* **TASK DETAILS**
Reproduce the following data verbatim, keeping every line and character unchanged.

* **SOURCE DATA**

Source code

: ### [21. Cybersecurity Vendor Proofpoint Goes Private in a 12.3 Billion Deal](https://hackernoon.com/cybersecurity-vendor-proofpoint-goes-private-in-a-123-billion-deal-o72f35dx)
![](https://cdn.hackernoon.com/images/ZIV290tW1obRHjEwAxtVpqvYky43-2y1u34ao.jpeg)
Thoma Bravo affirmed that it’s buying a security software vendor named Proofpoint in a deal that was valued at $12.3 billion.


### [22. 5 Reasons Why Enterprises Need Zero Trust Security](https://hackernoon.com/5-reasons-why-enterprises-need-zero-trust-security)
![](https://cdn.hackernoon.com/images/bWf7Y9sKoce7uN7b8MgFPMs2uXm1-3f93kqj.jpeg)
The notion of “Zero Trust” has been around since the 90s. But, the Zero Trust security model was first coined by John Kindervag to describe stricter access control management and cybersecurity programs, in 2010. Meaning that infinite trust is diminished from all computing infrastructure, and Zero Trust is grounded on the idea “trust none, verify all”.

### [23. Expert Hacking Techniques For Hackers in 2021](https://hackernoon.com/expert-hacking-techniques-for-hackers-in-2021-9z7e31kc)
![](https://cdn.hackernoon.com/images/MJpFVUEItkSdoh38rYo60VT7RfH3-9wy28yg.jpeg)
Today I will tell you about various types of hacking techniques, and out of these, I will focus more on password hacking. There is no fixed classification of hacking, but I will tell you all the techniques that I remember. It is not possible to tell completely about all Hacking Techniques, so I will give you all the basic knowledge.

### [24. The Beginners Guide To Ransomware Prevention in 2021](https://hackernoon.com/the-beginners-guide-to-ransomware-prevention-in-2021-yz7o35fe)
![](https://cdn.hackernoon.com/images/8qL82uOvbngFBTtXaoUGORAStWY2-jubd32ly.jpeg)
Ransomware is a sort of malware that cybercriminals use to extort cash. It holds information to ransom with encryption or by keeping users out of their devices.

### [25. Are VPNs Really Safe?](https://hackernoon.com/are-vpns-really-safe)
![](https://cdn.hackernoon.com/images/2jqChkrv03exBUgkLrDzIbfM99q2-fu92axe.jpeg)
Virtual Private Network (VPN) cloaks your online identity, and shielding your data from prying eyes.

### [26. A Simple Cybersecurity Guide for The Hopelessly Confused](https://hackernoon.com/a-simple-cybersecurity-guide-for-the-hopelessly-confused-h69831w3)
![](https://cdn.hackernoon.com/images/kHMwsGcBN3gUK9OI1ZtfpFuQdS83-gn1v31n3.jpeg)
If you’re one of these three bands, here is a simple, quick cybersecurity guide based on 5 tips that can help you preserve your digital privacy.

* **EXERCISE RESULT**
Source code

: ### [21. Cybersecurity Vendor Proofpoint Goes Private in a 12.3 Billion Deal](https://hackernoon.com/cybersecurity-vendor-proofpoint-goes-private-in-a-123-billion-deal-o72f35dx)
![](https://cdn.hackernoon.com/images/ZIV290tW1obRHjEwAxtVpqvYky43-2y1u34ao.jpeg)
Thoma Bravo affirmed that it’s buying a security software vendor named Proofpoint in a deal that was valued at $12.3 billion.


### [22. 5 Reasons Why Enterprises Need Zero Trust Security](https://hackernoon.com/5-reasons-why-enterprises-need-zero-trust-security)
![](https://cdn.hackernoon.com/images/bWf7Y9sKoce7uN7b8MgFPMs2uXm1-3f93kqj.jpeg)
The notion of “Zero Trust” has been around since the 90s. But, the Zero Trust security model was first coined by John Kindervag to describe stricter access control management and cybersecurity programs, in 2010. Meaning that infinite trust is diminished from all computing infrastructure, and Zero Trust is grounded on the idea “trust none, verify all”.

### [23. Expert Hacking Techniques For Hackers in 2021](https://hackernoon.com/expert-hacking-techniques-for-hackers-in-2021-9z7e31kc)
![](https://cdn.hackernoon.com/images/MJpFVUEItkSdoh38rYo60VT7RfH3-9wy28yg.jpeg)
Today I will tell you about various types of hacking techniques, and out of these, I will focus more on password hacking. There is no fixed classification of hacking, but I will tell you all the techniques that I remember. It is not possible to tell completely about all Hacking Techniques, so I will give you all the basic knowledge.

### [24. The Beginners Guide To Ransomware Prevention in 2021](https://hackernoon.com/the-beginners-guide-to-ransomware-prevention-in-2021-yz7o35fe)
![](https://cdn.hackernoon.com/images/8qL82uOvbngFBTtXaoUGORAStWY2-jubd32ly.jpeg)
Ransomware is a sort of malware that cybercriminals use to extort cash. It holds information to ransom with encryption or by keeping users out of their devices.

### [25. Are VPNs Really Safe?](https://hackernoon.com/are-vpns-really-safe)
![](https://cdn.hackernoon.com/images/2jqChkrv03exBUgkLrDzIbfM99q2-fu92axe.jpeg)
Virtual Private Network (VPN) cloaks your online identity, and shielding your data from prying eyes.

### [26. A Simple Cybersecurity Guide for The Hopelessly Confused](https://hackernoon.com/a-simple-cybersecurity-guide-for-the-hopelessly-confused-h69831w3)
![](https://cdn.hackernoon.com/images/kHMwsGcBN3gUK9OI1ZtfpFuQdS83-gn1v31n3.jpeg)
If you’re one of these three bands, here is a simple, quick cybersecurity guide based on 5 tips that can help you preserve your digital privacy.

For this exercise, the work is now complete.